By Meghan Schiller


PITTSBURGH (KDKA) — Things are getting tougher for small business owners on the South Side.

(Photo Credit: KDKA)

Take a walk down Carson Street on the South Side and you’ll see many storefronts with “For Sale,” “For Rent,” and “Closed” signs.

One life-long resident decided to count the signs on her way to work.

“A total of 51 empty storefronts,” said Debbie Malanoski.

Malanoski grew up on 27th Street and she posted to Facebook, saying she’s frustrated by the closed storefronts.

“That’s pretty sad to see that especially because when I was a little girl here, we had a bakery, a butcher, a restaurant,” Malanoski said.

KDKA’s Meghan Schiller talked to several business owners about why they’re closing up shop.

“I feel bad about leaving because I’m the last floral shop here in the South Side,” said Cyril Esser, owner, Cindy Esser’s Floral Shop.

He opened his flower shop with his late wife, Cindy, more than 40 years ago.

He said he’s survived a lot of turnover in the neighborhood.

“When we moved here, most of this section of the neighborhood was boarded up,” said Esser.

He believes the area will revitalize again because he’s watched it happen before.

He also said he’s delayed retiring because he feels a sense of responsibility to the area.

“Absolutely, and I’ve struggled with it for the last couple years now, but it’s time for me,” Esser said.

(Photo Credit: Meghan Schiller/KDKA)

At one time, more than 12 flower shops called Carson Street home.

When he closes his doors this summer, there will be none left. The Chamber of Commerce has asked him multiple times to reconsider, but he wants to enjoy retirement with his new life partner.

Down on 24th Street, the last steel mill-era bar and restaurant on the South Side closed for good this weekend.

“It’s weird, it feels like we’ve had a death in the family,” said AJ Szalla, Green Front Inn.

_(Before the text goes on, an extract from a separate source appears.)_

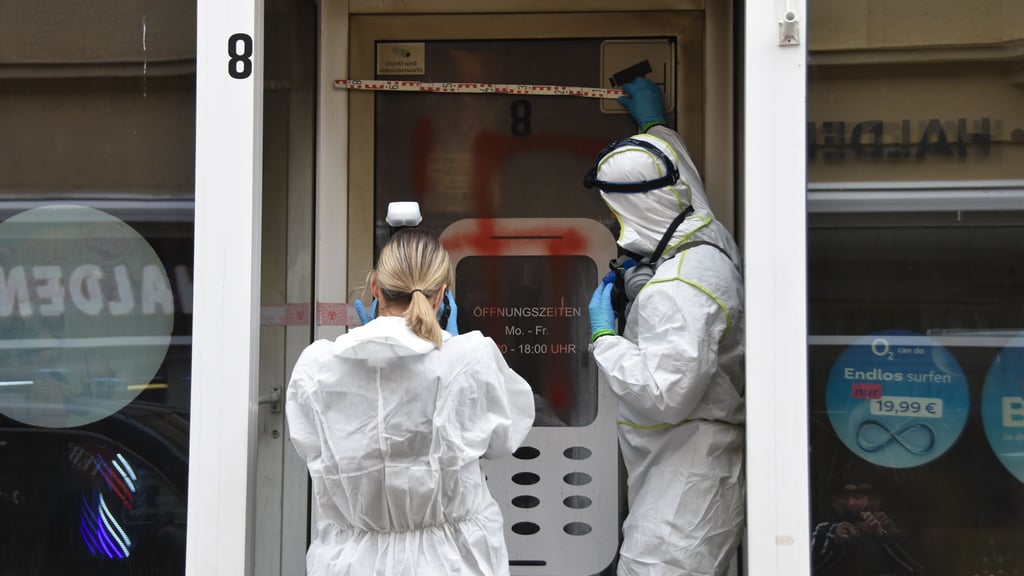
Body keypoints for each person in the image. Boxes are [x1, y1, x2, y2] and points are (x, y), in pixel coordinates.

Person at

The “For Sale” sign is already on the side of the restaurant and there’s a handwritten sign on the door: “Thank you, South Side. Love, The Green Front Inn.”

“One thing we take pride in it’s a part of old Side Side,” said Szalla. “A lot of people want to point fingers on what exactly caused it. ‘What’s going on with South Side businesses?’ and whatnot. But for us and for my family, 40 years is a really long time and we just knew right now made sense.”

Now the restaurant’s empty storefront on Carson and 24th will join the list.

Across the street at the family-owned store “The Pretzel Shop,” most customers complain about parking.

“A lot has to do with the way the parking is, with the kiosks they have now, they’re a little bit harder for some people,” said Jaimy Gallagher of The Pretzel Shop.

A few years ago, business owners counted more than 100 closed storefronts. But the goal is to have just a handful.

The South Side Chamber of Commerce is hosting a meeting on Wednesday night at 5:30 p.m. to discuss crime statistics and continue to brainstorm ways to attract and keep businesses along the valuable stretch.